Moseley wins silver at the Olympics!
Moseley Wanderers represented Great Britain in the Summer 1900 Paris Olympics at rugby union. They played one game, losing 27–8 to France – but still winning the silver medal. How did this strange state of affairs come to pass? Great Britain, France and Germany were the sole participants in the first ever rugby tournament at the Olympics. The first game, held on 14th October, was between France and Germany with France beating Germany 27–17. The second game saw Moseley Wanderers take on France on the 28th October. France beat the British team 27–8. Wanderers were shut out in the first half, with France scoring 21 points. The second half saw a better performance from Wanderers and they outscored France in the second half, 8–6, but had no chance of catching up. Joseph Wallis scored a try while John Henry Birtles made a conversion and a penalty for Britain. Reichel scored his second try of the tournament, and Binoche added a try to bring France’s victory to a 27–8 margin.
It is unclear how the team was chosen. Four of the players, including the captain, John Henry Birtles, played for Moseley, with a number of others also playing for Midlands based clubs. How the team came to be chosen to represent Moseley and Britain at the Olympics is not known.

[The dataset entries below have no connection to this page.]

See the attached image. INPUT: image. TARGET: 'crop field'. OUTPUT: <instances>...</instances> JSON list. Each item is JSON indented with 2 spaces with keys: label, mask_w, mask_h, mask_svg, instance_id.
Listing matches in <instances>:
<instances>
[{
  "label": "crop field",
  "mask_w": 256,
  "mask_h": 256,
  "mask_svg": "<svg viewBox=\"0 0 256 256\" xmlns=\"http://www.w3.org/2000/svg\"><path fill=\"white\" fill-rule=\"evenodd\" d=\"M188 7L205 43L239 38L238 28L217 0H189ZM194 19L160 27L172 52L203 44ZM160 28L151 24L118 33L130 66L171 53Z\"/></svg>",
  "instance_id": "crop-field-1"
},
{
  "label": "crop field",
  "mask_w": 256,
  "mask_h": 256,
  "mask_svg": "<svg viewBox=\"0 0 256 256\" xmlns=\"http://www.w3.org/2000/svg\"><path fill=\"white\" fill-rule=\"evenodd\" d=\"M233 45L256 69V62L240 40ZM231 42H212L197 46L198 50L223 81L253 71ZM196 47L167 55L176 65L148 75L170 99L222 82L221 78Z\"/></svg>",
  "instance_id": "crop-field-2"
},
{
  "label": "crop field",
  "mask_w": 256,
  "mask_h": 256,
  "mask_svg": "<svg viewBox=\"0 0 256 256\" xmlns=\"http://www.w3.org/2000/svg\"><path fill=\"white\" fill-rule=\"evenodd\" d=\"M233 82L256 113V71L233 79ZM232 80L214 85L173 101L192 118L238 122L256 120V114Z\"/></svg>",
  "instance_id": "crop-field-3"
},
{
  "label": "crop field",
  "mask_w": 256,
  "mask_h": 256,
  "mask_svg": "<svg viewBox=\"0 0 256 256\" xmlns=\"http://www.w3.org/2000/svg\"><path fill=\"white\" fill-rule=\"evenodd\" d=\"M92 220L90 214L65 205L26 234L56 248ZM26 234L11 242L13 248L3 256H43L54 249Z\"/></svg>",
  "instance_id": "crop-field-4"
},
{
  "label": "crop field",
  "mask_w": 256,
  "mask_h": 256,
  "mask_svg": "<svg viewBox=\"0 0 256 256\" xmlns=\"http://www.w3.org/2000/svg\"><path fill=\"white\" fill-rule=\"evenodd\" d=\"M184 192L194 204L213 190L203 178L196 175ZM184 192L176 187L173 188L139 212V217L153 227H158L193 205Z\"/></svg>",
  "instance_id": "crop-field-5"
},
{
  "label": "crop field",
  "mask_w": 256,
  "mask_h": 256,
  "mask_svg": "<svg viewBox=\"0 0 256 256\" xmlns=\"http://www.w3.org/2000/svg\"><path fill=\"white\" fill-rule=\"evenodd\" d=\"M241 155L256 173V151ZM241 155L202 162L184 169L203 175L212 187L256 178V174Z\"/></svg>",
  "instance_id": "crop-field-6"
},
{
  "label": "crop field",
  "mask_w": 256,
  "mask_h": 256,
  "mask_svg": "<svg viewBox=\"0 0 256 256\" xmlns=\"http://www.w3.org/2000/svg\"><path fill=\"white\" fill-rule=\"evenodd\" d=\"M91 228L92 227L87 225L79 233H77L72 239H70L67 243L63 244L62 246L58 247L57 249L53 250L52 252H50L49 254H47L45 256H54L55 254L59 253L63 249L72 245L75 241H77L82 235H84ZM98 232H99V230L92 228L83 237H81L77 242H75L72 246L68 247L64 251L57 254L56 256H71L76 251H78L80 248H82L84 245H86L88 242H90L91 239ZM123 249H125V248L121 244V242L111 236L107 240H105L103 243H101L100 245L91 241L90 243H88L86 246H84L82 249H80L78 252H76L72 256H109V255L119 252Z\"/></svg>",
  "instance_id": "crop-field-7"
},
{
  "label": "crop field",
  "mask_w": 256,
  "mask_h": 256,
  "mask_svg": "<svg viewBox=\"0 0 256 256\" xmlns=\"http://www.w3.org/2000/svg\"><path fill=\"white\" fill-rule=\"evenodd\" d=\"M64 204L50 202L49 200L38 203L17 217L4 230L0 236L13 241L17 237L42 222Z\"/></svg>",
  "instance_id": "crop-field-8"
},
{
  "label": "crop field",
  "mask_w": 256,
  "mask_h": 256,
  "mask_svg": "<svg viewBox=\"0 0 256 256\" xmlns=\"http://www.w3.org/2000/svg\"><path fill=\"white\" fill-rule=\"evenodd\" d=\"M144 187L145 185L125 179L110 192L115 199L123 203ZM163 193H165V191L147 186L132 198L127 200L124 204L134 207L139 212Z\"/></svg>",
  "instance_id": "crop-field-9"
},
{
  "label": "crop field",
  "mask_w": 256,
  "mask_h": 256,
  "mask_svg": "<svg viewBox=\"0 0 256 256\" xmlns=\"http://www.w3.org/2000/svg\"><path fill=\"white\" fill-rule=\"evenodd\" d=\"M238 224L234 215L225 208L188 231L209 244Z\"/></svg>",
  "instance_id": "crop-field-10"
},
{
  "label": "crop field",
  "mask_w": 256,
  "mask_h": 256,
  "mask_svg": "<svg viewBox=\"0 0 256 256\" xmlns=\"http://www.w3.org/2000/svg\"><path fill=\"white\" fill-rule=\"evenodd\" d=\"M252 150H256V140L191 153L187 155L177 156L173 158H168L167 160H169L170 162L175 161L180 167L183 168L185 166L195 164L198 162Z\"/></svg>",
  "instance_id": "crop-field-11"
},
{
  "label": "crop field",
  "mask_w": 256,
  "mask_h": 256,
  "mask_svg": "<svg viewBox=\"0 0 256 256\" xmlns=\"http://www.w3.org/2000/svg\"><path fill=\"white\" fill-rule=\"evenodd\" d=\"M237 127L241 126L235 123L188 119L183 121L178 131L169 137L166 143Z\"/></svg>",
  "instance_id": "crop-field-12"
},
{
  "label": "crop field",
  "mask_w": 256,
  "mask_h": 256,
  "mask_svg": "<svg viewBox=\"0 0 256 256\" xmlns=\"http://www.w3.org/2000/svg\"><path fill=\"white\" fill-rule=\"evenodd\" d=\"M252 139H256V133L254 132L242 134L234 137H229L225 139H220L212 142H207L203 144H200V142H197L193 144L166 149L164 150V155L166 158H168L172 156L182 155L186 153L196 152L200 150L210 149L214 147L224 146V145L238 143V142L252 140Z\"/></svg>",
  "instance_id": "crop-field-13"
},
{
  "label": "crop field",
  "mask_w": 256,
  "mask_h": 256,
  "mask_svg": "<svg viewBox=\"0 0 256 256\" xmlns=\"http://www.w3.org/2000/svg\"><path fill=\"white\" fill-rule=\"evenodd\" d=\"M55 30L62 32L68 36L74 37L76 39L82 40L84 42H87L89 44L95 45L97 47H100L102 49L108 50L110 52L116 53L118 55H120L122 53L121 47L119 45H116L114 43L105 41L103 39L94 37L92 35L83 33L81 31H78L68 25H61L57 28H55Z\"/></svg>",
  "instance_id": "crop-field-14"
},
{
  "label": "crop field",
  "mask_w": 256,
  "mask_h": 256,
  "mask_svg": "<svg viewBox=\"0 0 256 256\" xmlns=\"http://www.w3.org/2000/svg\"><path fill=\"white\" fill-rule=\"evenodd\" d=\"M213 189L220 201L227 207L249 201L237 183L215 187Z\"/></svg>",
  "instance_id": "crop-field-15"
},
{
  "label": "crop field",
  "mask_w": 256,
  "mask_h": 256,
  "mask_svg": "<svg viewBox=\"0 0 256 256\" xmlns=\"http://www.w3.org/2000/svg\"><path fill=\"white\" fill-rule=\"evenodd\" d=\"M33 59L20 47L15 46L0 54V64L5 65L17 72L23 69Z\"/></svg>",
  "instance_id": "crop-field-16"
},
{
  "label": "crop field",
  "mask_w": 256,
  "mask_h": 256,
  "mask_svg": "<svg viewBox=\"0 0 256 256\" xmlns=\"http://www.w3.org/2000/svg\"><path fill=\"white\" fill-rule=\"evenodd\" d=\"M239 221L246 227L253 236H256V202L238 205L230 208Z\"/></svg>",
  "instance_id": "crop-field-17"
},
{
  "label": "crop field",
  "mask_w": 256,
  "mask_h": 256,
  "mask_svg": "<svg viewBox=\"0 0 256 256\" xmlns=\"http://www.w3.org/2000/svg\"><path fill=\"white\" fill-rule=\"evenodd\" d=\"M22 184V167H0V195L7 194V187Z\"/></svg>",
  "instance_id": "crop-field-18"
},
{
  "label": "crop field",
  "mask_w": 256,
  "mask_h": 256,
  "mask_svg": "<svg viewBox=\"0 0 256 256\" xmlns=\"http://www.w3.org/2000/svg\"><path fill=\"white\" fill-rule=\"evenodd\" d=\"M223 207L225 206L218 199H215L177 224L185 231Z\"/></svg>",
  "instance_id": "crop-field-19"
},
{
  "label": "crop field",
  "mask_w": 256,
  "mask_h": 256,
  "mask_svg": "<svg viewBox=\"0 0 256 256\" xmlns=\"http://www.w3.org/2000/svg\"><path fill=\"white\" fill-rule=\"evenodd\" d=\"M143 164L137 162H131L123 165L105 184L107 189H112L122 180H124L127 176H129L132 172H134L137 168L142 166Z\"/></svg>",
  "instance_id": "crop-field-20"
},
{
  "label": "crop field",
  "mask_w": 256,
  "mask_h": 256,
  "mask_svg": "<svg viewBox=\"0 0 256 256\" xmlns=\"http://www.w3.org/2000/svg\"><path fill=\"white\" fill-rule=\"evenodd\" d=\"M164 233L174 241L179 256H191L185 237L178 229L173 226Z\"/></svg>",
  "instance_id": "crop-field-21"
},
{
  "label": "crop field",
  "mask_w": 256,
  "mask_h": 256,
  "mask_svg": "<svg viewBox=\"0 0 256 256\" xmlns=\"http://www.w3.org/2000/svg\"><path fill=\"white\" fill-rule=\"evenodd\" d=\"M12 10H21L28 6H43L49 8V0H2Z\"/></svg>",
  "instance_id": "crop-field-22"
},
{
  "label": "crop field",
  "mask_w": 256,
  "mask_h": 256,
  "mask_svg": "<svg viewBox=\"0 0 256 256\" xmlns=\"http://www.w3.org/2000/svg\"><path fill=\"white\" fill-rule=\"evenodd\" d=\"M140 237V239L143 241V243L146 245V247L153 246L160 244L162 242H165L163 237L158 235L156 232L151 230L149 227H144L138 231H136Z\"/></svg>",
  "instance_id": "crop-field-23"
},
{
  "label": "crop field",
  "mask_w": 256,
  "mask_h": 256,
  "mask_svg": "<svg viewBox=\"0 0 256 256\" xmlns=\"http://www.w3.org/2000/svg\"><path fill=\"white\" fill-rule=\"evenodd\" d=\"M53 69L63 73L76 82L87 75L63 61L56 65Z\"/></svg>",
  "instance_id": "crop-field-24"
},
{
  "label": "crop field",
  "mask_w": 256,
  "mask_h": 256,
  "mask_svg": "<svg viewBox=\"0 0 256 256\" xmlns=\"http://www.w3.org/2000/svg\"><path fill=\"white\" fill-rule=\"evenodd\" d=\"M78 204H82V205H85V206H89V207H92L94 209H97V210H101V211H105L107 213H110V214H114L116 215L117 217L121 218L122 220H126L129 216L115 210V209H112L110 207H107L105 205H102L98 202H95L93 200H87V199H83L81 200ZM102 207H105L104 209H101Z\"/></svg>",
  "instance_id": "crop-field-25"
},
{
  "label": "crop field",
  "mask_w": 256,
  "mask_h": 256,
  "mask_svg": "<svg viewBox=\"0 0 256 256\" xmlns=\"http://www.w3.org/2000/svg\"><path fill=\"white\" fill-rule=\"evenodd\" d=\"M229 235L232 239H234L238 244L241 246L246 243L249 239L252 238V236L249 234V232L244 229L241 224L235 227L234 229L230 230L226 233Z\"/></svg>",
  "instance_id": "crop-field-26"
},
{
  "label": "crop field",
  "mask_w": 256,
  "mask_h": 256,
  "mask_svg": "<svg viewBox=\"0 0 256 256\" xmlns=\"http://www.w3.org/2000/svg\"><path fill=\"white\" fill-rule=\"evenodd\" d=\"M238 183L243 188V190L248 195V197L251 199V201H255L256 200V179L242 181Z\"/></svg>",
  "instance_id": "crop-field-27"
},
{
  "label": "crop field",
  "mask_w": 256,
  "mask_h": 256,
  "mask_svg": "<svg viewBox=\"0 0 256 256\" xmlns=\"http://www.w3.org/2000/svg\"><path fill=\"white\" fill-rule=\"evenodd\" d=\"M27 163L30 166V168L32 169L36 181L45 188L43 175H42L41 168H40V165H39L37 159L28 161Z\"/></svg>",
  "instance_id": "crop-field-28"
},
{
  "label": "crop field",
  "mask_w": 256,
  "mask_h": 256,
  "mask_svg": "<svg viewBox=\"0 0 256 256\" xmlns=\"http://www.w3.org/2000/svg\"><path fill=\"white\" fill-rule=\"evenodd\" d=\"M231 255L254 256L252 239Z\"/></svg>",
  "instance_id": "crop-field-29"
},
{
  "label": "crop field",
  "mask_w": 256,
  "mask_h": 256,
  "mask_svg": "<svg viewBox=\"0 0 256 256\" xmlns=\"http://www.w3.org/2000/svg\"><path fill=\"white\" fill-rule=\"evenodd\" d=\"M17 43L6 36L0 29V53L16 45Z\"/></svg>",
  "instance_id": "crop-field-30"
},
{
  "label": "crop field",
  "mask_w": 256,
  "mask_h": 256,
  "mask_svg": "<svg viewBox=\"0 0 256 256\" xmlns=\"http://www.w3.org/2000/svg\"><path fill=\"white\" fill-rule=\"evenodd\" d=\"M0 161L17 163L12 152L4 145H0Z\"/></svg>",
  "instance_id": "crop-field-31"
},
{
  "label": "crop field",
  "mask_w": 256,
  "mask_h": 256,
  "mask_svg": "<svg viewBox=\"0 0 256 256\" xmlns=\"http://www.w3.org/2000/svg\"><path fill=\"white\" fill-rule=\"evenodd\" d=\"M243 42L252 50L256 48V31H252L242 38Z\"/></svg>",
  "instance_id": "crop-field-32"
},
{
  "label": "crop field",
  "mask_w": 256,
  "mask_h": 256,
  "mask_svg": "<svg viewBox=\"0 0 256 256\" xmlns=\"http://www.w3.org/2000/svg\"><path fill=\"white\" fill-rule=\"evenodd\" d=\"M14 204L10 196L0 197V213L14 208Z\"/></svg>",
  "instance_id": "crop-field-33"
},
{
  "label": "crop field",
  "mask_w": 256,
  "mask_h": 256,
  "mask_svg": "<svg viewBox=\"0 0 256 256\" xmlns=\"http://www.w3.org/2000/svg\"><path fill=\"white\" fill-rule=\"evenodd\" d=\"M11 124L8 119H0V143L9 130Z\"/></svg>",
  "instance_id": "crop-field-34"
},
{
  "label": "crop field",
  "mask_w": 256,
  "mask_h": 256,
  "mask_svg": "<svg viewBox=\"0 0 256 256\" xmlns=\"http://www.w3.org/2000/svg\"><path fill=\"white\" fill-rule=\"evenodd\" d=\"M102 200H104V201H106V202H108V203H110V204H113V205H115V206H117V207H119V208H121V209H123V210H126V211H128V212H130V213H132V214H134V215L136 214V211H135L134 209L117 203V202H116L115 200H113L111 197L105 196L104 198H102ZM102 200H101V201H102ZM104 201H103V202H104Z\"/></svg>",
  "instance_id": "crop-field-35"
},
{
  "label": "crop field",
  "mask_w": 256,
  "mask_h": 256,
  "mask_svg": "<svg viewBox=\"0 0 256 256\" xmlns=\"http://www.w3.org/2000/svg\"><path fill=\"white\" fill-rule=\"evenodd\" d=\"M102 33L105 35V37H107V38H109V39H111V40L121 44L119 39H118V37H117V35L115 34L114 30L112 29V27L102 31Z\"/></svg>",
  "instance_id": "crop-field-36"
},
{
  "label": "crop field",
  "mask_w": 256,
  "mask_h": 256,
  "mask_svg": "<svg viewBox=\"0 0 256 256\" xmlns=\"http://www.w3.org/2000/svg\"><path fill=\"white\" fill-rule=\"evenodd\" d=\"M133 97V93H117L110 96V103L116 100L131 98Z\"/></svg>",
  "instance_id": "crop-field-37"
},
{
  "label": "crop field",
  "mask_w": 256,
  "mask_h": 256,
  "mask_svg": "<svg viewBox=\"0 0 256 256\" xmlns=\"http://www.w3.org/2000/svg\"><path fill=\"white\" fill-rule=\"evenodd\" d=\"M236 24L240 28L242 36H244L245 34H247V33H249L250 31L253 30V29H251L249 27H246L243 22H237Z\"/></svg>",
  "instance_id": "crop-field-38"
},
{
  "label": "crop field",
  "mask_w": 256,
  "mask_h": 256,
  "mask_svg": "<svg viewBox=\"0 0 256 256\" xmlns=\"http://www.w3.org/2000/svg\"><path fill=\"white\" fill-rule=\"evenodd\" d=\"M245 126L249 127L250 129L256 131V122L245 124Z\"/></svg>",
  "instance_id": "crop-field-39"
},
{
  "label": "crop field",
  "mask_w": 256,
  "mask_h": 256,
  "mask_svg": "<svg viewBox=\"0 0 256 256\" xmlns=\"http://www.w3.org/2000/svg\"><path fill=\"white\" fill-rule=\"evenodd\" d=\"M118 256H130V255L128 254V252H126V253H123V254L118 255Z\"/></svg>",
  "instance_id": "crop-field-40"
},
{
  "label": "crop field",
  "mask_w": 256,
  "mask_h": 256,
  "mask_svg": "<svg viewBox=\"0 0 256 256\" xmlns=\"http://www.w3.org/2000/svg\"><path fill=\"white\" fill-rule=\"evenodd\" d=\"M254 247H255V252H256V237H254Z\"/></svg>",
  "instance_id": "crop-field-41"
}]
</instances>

On the 28th October the Birmingham Evening Gazette reported: On Sunday an English fifteen will meet the French Rugby Union at the Paris Exhibition Grounds. A later report in The Times added more details: A rugby football match was played today at the Velodrome Municipal at Vincennes between Moseley Wanderers and a team representing the full strength of France. A crowd of 10,000 people was present. The French team held the advantage from the first and ultimately gained victory by 27 points to 8. The defeat of the Moseley team which was a strong one may be attributed partly to the fatigue of the journey. They only arrived in Paris this morning and have to leave again this evening. Neither reports mention the Olympics and it is unclear whether the players even realized they were competing in the Olympics. There is little doubt though that fatigue was probably a major contributor to the defeat. At least five of the players are believed to have played for their respective clubs, in England, the day before the game. Clement Deykin, for example, represented the Midland Counties on the 24th October, Moseley on 27th October, made the trip to Paris overnight, and then played for the Wanderers the next day. The team in Paris was: Bayliss (Moseley), Birtles (Captain, Moseley), Cantion (London Irish), Darby (Cambridge University), Deykin (Moseley), Hood (Rosslyn Park), Logan (London Scottish), Loveitt (Coventry), Nicol (Old Edwardians), Smith (Old Edwardians), Talbot (Moseley), Wallis (Old Edwardians), Whittindale. C ( Aston Old Edwardians), Whittindale. R (Aston Old Edwardians), Wilson (Old Crusaders) Captain John Henry Birtles of Moseley was one of the star players for Moseley Wanderers. He died in 1935.